Poucos restaurantes brasileiros mudaram tanto a forma como o mundo enxerga a nossa cozinha quanto o D.O.M., em São Paulo. Aberto no fim dos anos 1990 pelo chef paulistano Alex Atala, o restaurante ficou conhecido por fazer o caminho inverso do que se esperava de um chef brasileiro naquela época: em vez de reproduzir técnicas francesas com ingredientes importados, Atala foi buscar na Amazônia e no interior do Brasil produtos que praticamente ninguém levava a sério na alta gastronomia.
O que significa o nome
D.O.M. é a sigla de "Deo Optimo Maximo", expressão em latim que significa algo como "a Deus, o melhor e o maior" — tradicionalmente usada em rótulos de destilados e conventos beneditinos. O nome dá o tom de um lugar que trata cada prato como uma celebração, mas o conceito por trás da cozinha é bem menos solene: valorizar ingredientes brasileiros pouco conhecidos, como a formiga saúva, a priprioca (raiz aromática usada tradicionalmente na perfumaria amazônica) e peixes de rio como o tucunaré.

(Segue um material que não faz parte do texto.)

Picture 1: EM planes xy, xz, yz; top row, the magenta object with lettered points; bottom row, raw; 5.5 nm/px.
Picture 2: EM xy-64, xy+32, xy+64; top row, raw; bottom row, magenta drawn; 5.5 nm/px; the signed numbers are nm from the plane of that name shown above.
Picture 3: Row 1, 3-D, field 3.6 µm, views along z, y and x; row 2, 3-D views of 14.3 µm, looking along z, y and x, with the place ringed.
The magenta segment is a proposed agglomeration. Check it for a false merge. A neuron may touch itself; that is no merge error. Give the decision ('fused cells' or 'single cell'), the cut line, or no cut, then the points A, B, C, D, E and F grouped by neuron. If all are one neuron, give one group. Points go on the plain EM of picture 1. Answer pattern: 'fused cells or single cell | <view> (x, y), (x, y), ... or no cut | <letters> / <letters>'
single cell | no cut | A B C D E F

Reconhecimento internacional
Ao longo dos anos 2000 e 2010, o D.O.M. apareceu repetidamente entre os melhores restaurantes do mundo em rankings internacionais como o The World's 50 Best Restaurants, chegando à quarta colocação global — a mais alta já obtida por um restaurante sul-americano até então. O reconhecimento colocou São Paulo, e o Brasil, no radar de críticos e chefs que antes olhavam quase exclusivamente para a Europa e os Estados Unidos.

Alex Atala se tornou um dos rostos mais conhecidos da gastronomia brasileira no exterior.
Amazônia no prato
Um dos pratos mais associados ao restaurante é o ovo com farofa de banana e formigas saúva, servido em uma casca de ovo — uma forma de apresentar um ingrediente amazônico tradicional de um jeito que surpreende sem parecer um truque. A cozinha do D.O.M. costuma trabalhar com produtores de pequena escala e comunidades ribeirinhas, o que ajudou a colocar em discussão temas como sustentabilidade e valorização de saberes indígenas dentro do circuito da alta gastronomia — um debate que, décadas depois, se tornou padrão em restaurantes de ponta ao redor do mundo.
O bairro dos Jardins
O restaurante fica no Jardim Paulista, região conhecida simplesmente como Jardins, um dos bairros mais sofisticados de São Paulo, com ruas arborizadas, grifes internacionais e uma concentração grande de restaurantes premiados. A localização central facilita o acesso tanto para paulistanos quanto para turistas que incluem o D.O.M. no roteiro gastronômico da cidade.
Dicas para a visita
Por ser um restaurante de alta gastronomia com menu degustação, a experiência costuma durar entre duas e três horas, e a reserva antecipada é praticamente obrigatória — em períodos de alta demanda, a espera pode chegar a semanas. Vale se programar com antecedência e reservar um horário mais cedo na noite para aproveitar com calma cada etapa do menu.